Wissen Sie, wie hoch Ihr Blutdruck idealerweise sein sollte? Bei einem Wert von 120/80 mmHg freut sich Ihr Arzt – und Ihr Körper natürlich auch. Liegt der erste Wert bei 140 oder der zweite bei 90 mmHg, gilt das als milder Bluthochdruck. Ab 160 im ersten oder 100 mmHg im zweiten Wert ist dann die nächste Stufe erreicht: der mittelschwere Bluthochdruck. Wie hoch ist Ihrer?

"Alle Menschen ab 30 sollten den eigenen Blutdruck kennen", sagt Professor Martin Hausberg, Vorstandsvorsitzender der Deutschen Hochdruckliga (DHL). "Und spätestens ab 50 sollten von Bluthochdruck Betroffene richtig eingestellt sein", fügt er hinzu.

"Richtig eingestellt", das klingt nach Tabletten. Doch solche sind nicht immer zwingend notwendig. Bei einem milden Bluthochdruck empfiehlt die DHL, erst an zweiter Stelle Medikamente anzuwenden. Der Grund: Sie sind mit Nebenwirkungen verbunden. Alle derzeit verfügbaren Blutdrucksenker können mit Schwindel, Allergien oder Magen-Darm-Beschwerden einhergehen. Deswegen sollte der erste Schritt bei einer leichten Hypertonie ein anderer sein: "Lebensstiländerungen sind das Mittel der ersten Wahl bei ansonsten gesunden Patienten", sagt Hausberg. Allein durch sie könne eine milde Hypertonie schon verschwinden.

Gute Ernährung, geregelter Blutdruck

Doch was sind Lebensstiländerungen? Der Experte meint den Abbau von Übergewicht, er meint regelmäßige Bewegung, Vermeidung von Dauerstress, einen nur mäßigen Alkoholgenuss und den Verzicht auf Nikotin. Und dann ist da noch die gesunde Ernährung: Hier spricht sich der Mediziner für wenig Salz und tierische Fette aus, für viel Obst und Gemüse, kaltgepresste Öle und fettarme Milchprodukte.

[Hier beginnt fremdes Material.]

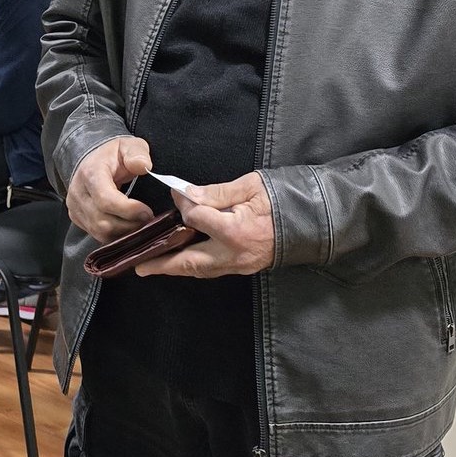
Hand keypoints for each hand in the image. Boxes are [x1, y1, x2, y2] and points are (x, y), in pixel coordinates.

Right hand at [66, 136, 154, 243]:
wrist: (92, 159)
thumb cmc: (113, 155)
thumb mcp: (129, 145)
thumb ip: (137, 153)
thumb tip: (144, 166)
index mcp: (90, 173)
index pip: (106, 200)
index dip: (128, 210)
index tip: (147, 211)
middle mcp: (78, 193)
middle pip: (103, 221)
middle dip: (129, 224)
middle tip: (148, 220)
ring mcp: (75, 208)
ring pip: (100, 232)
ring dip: (124, 233)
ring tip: (140, 224)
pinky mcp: (77, 218)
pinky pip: (97, 235)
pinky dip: (115, 236)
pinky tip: (128, 228)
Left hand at [132, 172, 276, 278]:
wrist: (315, 220)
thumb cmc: (284, 199)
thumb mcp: (251, 186)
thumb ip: (216, 193)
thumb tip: (187, 195)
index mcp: (236, 231)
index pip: (197, 219)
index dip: (184, 205)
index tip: (177, 195)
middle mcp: (235, 253)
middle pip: (191, 261)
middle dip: (164, 264)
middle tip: (140, 265)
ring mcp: (241, 264)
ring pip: (201, 270)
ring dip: (177, 268)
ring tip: (154, 266)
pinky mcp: (245, 267)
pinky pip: (214, 269)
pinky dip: (195, 266)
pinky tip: (183, 260)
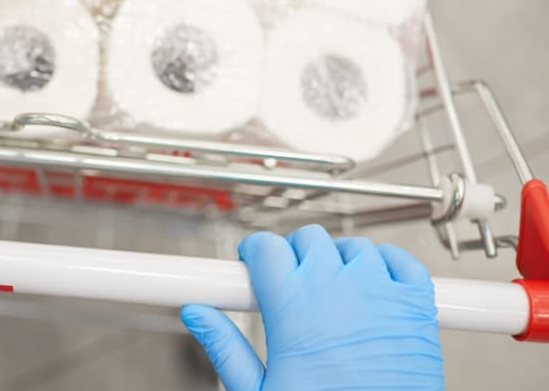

"Häufig sinkt der Blutdruck in den ersten drei Monaten nach einer entsprechenden Umstellung so stark, dass Medikamente nicht notwendig sind", ist Hausbergs Erfahrung. Sollte sich allerdings zeigen, dass die Werte doch bedenklich bleiben, "darf mit einer medikamentösen Therapie nicht gewartet werden", betont er.

Aber auch dann ist der gesunde Lebensstil nicht zu unterschätzen. Er wirkt sich in jedem Fall positiv auf die Erkrankung aus. Nicht-Betroffenen hilft er dabei, vorzubeugen. Dann muss es gar nicht erst zu Bluthochdruck kommen.